Assembly and Use

You should have a 3D-printed case (3 pieces) and a working circuit and battery at this point.

Fan

We’ll start with the back piece of the case. This is the slightly thicker of the two case halves.

You should see four bumps that line up with the mounting holes of the fan. If there’s no bumps, you have the front piece…set that aside for now, start with the back.

Line up the fan so the wires lead into the lower cavity.

Check the fan’s airflow direction arrow, make sure it’s pointing front to back. We’re installing in the back of the case.

The thin separator piece then installs atop the fan. This also has alignment bumps, which should face down against the fan. When everything’s pressed into place, it should fit flush with the raised screw holes just below it.

Switch

Push the switch through the small opening on the side of the case. This will be a tight fit and you may need to press with a pen barrel or other tool. Once the switch lever is through the hole, the back of switch should then pivot down and click into place.

The two-wires side of the switch is the “off” position…you can orient this either way as suits regional custom (e.g. shown here in the American “off=down” orientation).

PowerBoost

A notch in the case holes the fan-wires end (not the USB end) of the PowerBoost board, which then pivots down into place.

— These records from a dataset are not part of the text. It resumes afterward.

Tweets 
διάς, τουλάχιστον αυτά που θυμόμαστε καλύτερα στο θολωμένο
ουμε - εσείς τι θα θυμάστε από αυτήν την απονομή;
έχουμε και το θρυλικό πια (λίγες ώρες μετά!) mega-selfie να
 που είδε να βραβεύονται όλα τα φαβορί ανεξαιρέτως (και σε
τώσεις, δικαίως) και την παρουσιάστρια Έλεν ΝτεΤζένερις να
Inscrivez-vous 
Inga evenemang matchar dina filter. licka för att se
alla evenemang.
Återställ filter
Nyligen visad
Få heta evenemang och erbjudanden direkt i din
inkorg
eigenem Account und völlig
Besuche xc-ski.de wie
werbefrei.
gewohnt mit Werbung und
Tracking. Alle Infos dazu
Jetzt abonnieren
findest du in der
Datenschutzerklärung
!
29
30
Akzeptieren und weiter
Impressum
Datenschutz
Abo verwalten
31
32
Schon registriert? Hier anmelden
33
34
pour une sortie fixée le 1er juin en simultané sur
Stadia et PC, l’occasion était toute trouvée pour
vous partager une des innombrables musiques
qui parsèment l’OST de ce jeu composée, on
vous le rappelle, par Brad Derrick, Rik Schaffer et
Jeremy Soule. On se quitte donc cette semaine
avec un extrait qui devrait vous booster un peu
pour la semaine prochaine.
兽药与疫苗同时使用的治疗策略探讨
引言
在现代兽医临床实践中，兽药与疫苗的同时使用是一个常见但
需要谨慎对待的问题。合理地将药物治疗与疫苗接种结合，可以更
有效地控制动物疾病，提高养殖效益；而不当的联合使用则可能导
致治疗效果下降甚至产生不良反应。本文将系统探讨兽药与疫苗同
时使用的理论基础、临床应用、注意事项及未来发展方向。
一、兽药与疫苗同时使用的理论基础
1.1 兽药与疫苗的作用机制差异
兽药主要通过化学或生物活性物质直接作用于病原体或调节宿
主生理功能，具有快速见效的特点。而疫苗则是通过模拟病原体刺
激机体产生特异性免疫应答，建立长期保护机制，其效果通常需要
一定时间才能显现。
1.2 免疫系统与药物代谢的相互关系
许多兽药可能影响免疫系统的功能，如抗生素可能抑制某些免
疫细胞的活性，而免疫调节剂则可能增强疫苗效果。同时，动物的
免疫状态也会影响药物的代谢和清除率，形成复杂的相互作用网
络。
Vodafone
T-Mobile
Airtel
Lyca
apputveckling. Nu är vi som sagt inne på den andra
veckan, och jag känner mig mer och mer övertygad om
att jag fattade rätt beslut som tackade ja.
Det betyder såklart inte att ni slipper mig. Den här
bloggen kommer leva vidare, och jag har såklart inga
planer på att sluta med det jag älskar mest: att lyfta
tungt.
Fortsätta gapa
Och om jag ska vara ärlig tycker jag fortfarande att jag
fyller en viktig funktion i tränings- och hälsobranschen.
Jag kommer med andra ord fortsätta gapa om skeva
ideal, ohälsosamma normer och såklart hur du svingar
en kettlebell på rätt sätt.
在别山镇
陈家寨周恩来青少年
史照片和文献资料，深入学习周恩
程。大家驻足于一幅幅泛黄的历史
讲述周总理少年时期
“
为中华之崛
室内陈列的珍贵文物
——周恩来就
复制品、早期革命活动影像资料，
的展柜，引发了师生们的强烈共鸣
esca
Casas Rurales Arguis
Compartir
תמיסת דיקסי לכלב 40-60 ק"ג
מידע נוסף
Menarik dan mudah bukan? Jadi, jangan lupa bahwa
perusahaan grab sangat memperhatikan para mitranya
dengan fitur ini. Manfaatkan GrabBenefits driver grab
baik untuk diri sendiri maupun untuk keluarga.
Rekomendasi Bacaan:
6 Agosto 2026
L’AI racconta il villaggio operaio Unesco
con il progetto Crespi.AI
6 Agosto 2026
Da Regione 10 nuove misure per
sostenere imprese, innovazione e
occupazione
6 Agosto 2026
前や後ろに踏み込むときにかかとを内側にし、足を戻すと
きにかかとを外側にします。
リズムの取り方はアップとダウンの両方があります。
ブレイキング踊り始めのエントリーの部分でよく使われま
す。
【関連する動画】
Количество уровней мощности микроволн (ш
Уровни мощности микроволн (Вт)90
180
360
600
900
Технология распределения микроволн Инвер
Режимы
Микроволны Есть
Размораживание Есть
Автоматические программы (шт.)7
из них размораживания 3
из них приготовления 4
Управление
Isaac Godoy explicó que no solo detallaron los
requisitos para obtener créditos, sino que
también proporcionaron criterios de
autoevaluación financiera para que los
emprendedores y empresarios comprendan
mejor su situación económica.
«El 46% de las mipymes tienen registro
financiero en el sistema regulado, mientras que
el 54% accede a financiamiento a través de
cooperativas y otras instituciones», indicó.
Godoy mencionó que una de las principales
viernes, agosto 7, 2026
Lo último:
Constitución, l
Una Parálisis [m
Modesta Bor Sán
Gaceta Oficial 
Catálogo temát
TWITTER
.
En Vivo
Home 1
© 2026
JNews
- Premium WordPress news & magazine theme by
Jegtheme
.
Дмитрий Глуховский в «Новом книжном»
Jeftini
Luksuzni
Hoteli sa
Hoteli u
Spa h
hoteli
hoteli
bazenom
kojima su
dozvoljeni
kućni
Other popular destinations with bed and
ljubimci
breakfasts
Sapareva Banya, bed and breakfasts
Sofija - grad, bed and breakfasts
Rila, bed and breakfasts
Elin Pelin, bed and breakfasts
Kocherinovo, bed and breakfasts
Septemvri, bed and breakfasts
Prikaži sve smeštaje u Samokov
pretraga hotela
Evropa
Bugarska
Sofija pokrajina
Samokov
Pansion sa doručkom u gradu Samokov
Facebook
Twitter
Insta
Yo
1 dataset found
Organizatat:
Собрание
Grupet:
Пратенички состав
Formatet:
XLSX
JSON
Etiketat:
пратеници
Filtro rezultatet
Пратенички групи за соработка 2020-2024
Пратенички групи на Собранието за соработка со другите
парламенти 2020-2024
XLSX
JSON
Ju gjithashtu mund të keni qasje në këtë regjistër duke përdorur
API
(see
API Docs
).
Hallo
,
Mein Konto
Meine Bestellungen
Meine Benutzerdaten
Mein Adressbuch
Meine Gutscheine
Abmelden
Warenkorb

There are some little bumps to temporarily hold the board, but no screws…the two halves of the case are carefully designed to hold each piece in position from all sides.

Battery

Using the top half of the case now…

The same notch-and-pivot motion holds the battery. It may be a little loose right now…that’s okay, the other half of the case will secure it…do not add any tape or glue.

Filter

Using scissors or a straightedge and blade, cut a 50mm square piece from the filter foam. You can borrow the separator piece for a moment as a template.

The foam then fits into the remaining void in the top case piece.

Closing the Case

The top and bottom halves press-fit together, with various protrusions on each side supporting components on the opposite side.

This requires a little patience, as the fan and battery wires will get into places you don’t want them. If the case won’t close all the way, there may be a pinched wire. Open it up, nudge and bend wires as needed, and try again.

If any of the protrusions break off during this step (especially the long narrow one supporting the switch), they can be glued back in place using 5-minute epoxy. Wait until its set firm before trying again.

Once the case closes correctly, drop two #4-40 nuts into the hexagonal pits on the back of the case, then catch these with two #4-40 x 1/2 inch screws inserted from the front.

Using and Charging

If printed with a translucent or light-colored filament, you can see the PowerBoost status LEDs:

A red LED means the battery is very low — below 3.2 Volts.

The nice thing about lithium-polymer cells is that you can top them off any time, low battery or not. Plug in a USB microB cable to a phone- or tablet-charging wall supply, or a powered USB hub. You’ll see a yellow LED while charging, and a green LED when full. A full charge may take about an hour.

You can use the fan while plugged into USB, but it may charge a little more slowly.

With a full charge, the fan will run at least an hour, perhaps close to 90 minutes before the battery cuts out.